• [What you should do] Output, word for word, every line from the line with "middle pip: (545, 330)" through the final line of the data below.

***

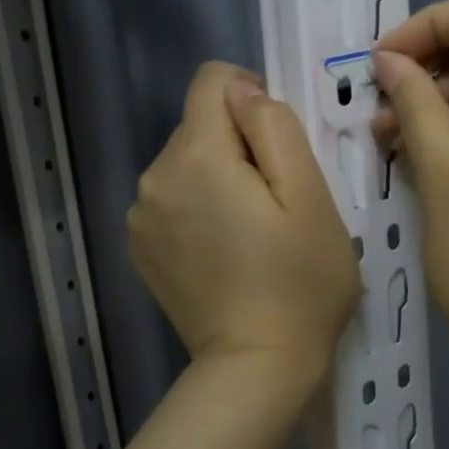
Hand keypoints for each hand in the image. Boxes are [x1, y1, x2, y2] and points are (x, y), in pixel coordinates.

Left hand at [128, 62, 361, 390]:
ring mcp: (139, 216)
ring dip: (216, 177)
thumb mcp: (309, 195)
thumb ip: (274, 127)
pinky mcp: (139, 247)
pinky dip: (197, 208)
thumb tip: (243, 93)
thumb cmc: (299, 282)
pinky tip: (224, 251)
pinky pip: (171, 199)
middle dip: (236, 145)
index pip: (212, 80)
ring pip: (185, 162)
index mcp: (196, 156)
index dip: (251, 97)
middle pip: (199, 124)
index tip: (277, 145)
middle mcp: (153, 177)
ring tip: (250, 230)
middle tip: (273, 200)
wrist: (256, 367)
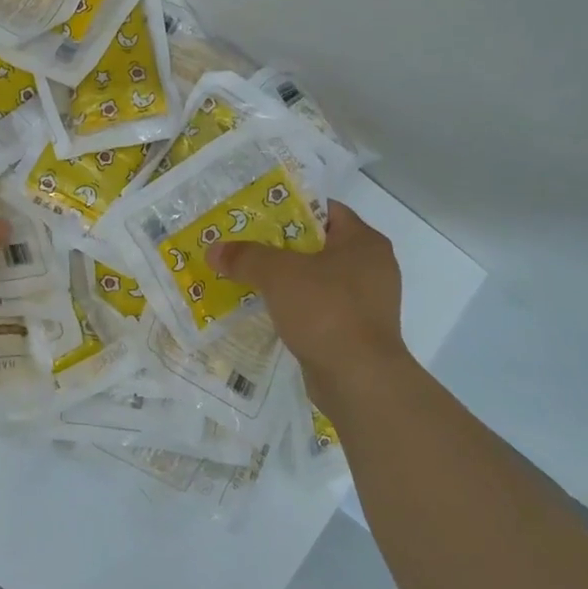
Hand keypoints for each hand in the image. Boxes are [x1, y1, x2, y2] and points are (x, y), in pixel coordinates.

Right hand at [207, 201, 409, 410]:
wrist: (359, 379)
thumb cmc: (326, 311)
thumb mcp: (279, 275)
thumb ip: (246, 257)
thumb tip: (214, 250)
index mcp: (364, 242)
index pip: (326, 210)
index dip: (291, 209)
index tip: (258, 217)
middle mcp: (373, 267)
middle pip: (320, 245)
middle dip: (282, 247)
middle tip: (247, 247)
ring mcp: (368, 302)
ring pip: (319, 279)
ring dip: (289, 280)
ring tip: (251, 278)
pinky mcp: (358, 331)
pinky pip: (322, 308)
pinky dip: (298, 307)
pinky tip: (270, 311)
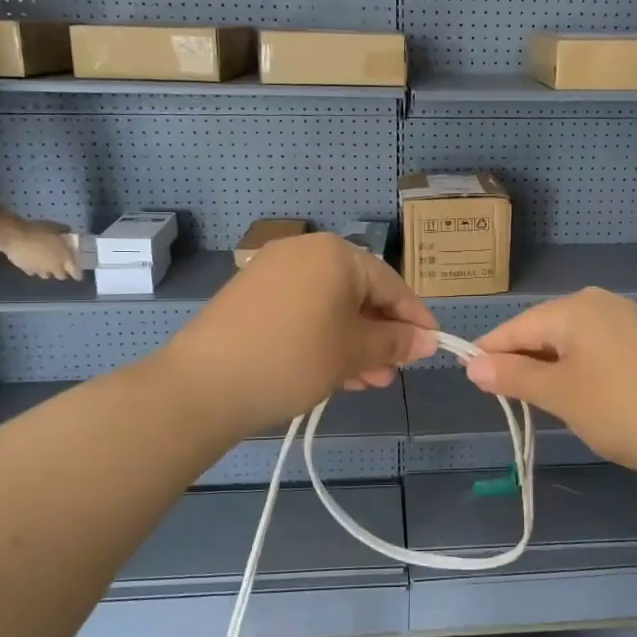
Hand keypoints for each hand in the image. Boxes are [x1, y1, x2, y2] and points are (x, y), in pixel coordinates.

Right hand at [0, 219, 80, 279]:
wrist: (15, 237)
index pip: (75, 272)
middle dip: (62, 273)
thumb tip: (68, 230)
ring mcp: (39, 270)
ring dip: (48, 272)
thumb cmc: (39, 231)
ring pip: (46, 276)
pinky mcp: (26, 270)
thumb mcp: (56, 227)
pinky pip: (32, 272)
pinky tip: (32, 263)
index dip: (78, 275)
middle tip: (61, 267)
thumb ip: (64, 231)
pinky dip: (34, 269)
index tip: (79, 276)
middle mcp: (54, 267)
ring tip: (46, 265)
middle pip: (61, 276)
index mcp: (65, 258)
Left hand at [161, 233, 436, 437]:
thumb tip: (428, 340)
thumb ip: (395, 343)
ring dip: (354, 342)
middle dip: (380, 335)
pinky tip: (335, 372)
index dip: (415, 318)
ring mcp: (274, 272)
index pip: (391, 284)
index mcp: (335, 254)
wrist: (204, 384)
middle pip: (359, 293)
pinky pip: (303, 312)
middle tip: (394, 372)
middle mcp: (305, 252)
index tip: (432, 347)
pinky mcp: (252, 296)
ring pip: (330, 306)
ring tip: (368, 381)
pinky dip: (323, 338)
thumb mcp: (353, 352)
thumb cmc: (293, 358)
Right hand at [462, 288, 636, 486]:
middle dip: (524, 362)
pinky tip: (588, 397)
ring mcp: (630, 319)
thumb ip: (513, 376)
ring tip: (549, 403)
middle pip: (545, 330)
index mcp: (574, 308)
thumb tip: (472, 364)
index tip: (473, 382)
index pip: (516, 328)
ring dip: (554, 368)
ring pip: (573, 341)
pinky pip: (600, 348)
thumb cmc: (622, 409)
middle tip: (512, 401)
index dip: (490, 354)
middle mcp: (601, 302)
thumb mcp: (559, 395)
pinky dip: (583, 369)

***

• [Task output]
middle pip: (545, 330)
index mcp: (574, 308)
thumb tip: (472, 364)
index tip: (473, 382)
index pip: (516, 328)
ring dip: (554, 368)
ring pip: (573, 341)
pinky pip: (600, 348)
thumb cmc: (622, 409)
middle tip: (512, 401)
index dip: (490, 354)
middle mcp: (601, 302)
thumb mcp: (559, 395)
pinky dip: (583, 369)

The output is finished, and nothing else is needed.